If you’re familiar with the venerable Sunrise, the calendar app for iOS and Android that Microsoft acquired last year, you’re likely aware that its days are numbered — the company confirmed the impending shutdown last week. And on Wednesday, the reason became clear: Microsoft’s cannibalizing Outlook client. A major update for the Outlook app on Android and iOS added many of Sunrise’s most distinguishing features.
First up is what Microsoft calls Interesting Calendars, or feeds that populate your personal calendar with curated content. Follow a sports team’s schedule, for instance, and you’ll see every major game time on your daily, weekly, and monthly schedules. Sports, in fact, are the only category of Interesting Calendar available at the moment, but Microsoft said additional content, beginning with TV showtimes, will follow “soon.”
Iconography and auto-completion made the cut, too. Type a common word as part of an event’s title and Outlook will automatically assign a round, unobtrusive pictorial representation. (“Coffee,” for instance, appropriately triggers a mug and saucer, while “lunch” nets a fork and knife.) Typing a location, meanwhile, summons Bing, which will offer directions and a map to the place you’ve jotted down.
Also in tow is Skype integration and redesigned selection menu for hours and days. In the case of the former, attaching a Skype meeting to an event’s now as simple as toggling the new Skype Meeting button. And in the case of the latter, adding an event is now a breeze: Tapping on an empty corner of your Outlook calendar summons a menu from which you can select a day and time. Lengthening an appointment or meeting is done via graphical, draggable sliders on either end of said entry. (The company said the ability to add recurring events will become available at a later date.) And if an event has multiple attendees, every participant is notified of time and location changes.
“We haven’t fully explored or exhausted the interplay between email and calendar,” Javier Soltero, head of Outlook’s product development, told The Verge. “When we truly feel like we have drained the swamp on the range of things that make the email and calendar experience, especially on mobile, dramatically more powerful and sophisticated, then we can reconsider this. By that point we’ll have proven that Outlook isn’t just bundling this for convenience — that there’s a real rhyme and reason to why these things belong together on a phone.”

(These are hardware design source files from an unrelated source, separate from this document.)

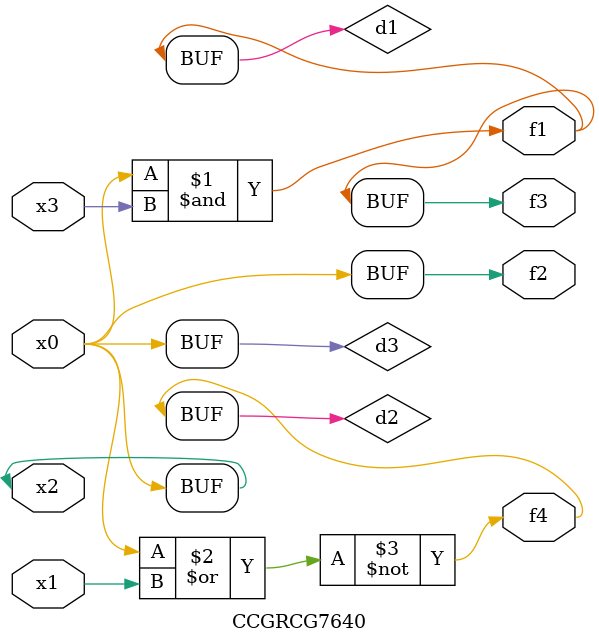
<source format=v>
module CCGRCG7640(
	input x0, x1, x2, x3,
	output f1, f2, f3, f4
);

	wire d1, d2, d3;

	and (d1, x2, x3);
	nor (d2, x0, x1);
	buf (d3, x0, x2);
	assign f1 = d1;
	assign f2 = d3;
	assign f3 = d1;
	assign f4 = d2;
endmodule

</source>
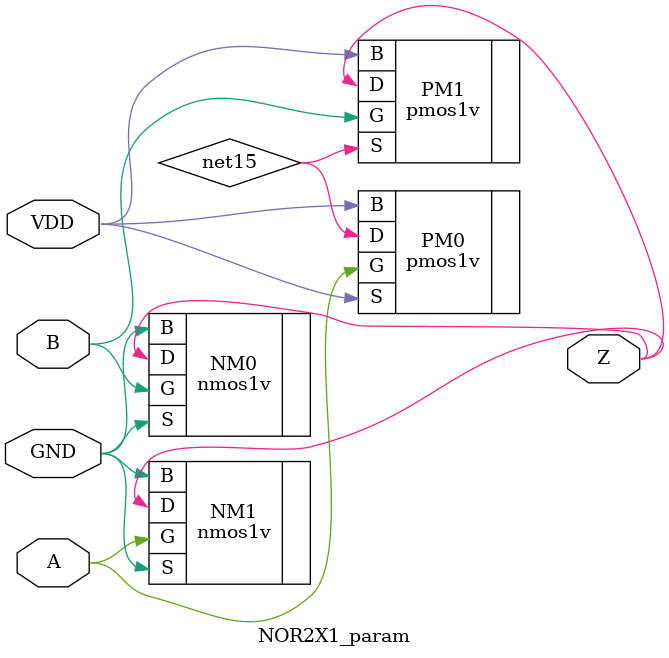
<source format=v>

module NOR2X1_param (
A,B,GND,Z,VDD );
input  A;
input  B;
input  GND;
output  Z;
input  VDD;
wire VDD;
wire net15;
wire Z;
wire A;
wire B;
wire GND;

nmos1v    
 NM1  ( .S( GND ), .G( A ), .B( GND ), .D( Z ) );

nmos1v    
 NM0  ( .S( GND ), .G( B ), .B( GND ), .D( Z ) );

pmos1v    
 PM1  ( .S( net15 ), .G( B ), .B( VDD ), .D( Z ) );

pmos1v    
 PM0  ( .S( VDD ), .G( A ), .B( VDD ), .D( net15 ) );

endmodule


</source>
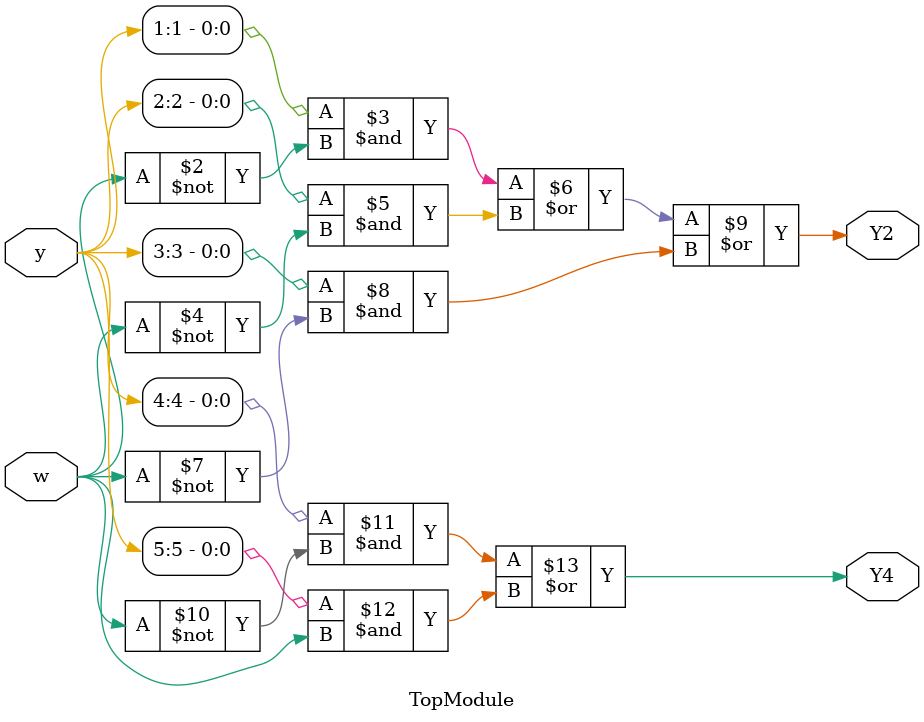
<source format=sv>

module TopModule (
  input [6:1] y,
  input w,
  output reg Y2,
  output reg Y4
);

always @(*) begin
    // Logic for Y2
    Y2 = (y[1] & ~w) | (y[2] & ~w) | (y[3] & ~w);
    
    // Logic for Y4
    Y4 = (y[4] & ~w) | (y[5] & w);
end

endmodule

// VERILOG-EVAL: errant inclusion of module definition

</source>
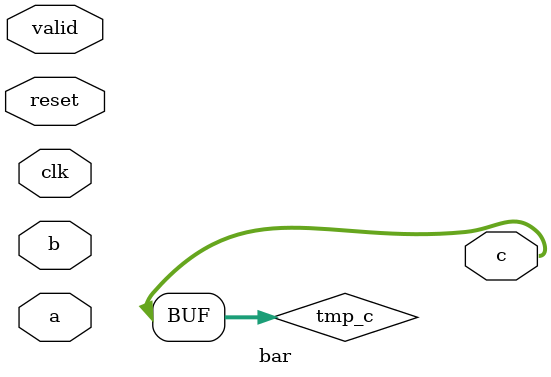
<source format=sv>
module bar (
  clk, 
  reset,
  //keep
  a, 
  //also this comment 1
  b, 
  // also this comment 2
  valid, 
  c
); 

  input 	     clk;
  input 	     reset;
  input  [3:0] a;
  // keep this single comment
  input  [3:0] b;
  /* multiline comment should
  be kept*/
  input        valid;
  output [6:0] c;

  reg [6:0] tmp_c;
  assign c = tmp_c;
  

endmodule
</source>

Let it not be said that Microsoft’s making the most of a massive investment. Rumor has it the Redmond, Washington-based behemoth paid in excess of $100 million for the startup last year. A talented dev team was the draw, reportedly — Sunrise packed a bevy of forward-thinking integrations unmatched by many of its competitors. It ingested Google Calendar and Facebook events seamlessly, plus TripIt itineraries and Evernote reminders, too. It tapped FourSquare to collate a history of your check-ins, and even played nicely with oddball services like SongKick.
Pundits at the time of the buyout suggested Microsoft would assimilate much of Sunrise’s functionality for its core services — predictions that appear to have finally come to pass. In a February YouTube video announcing the acquisition, the app’s co-founders said that the deal was “just the beginning” of a long journey to come, and that they “[weren’t] going anywhere.” It was a promise made to be broken, it seems.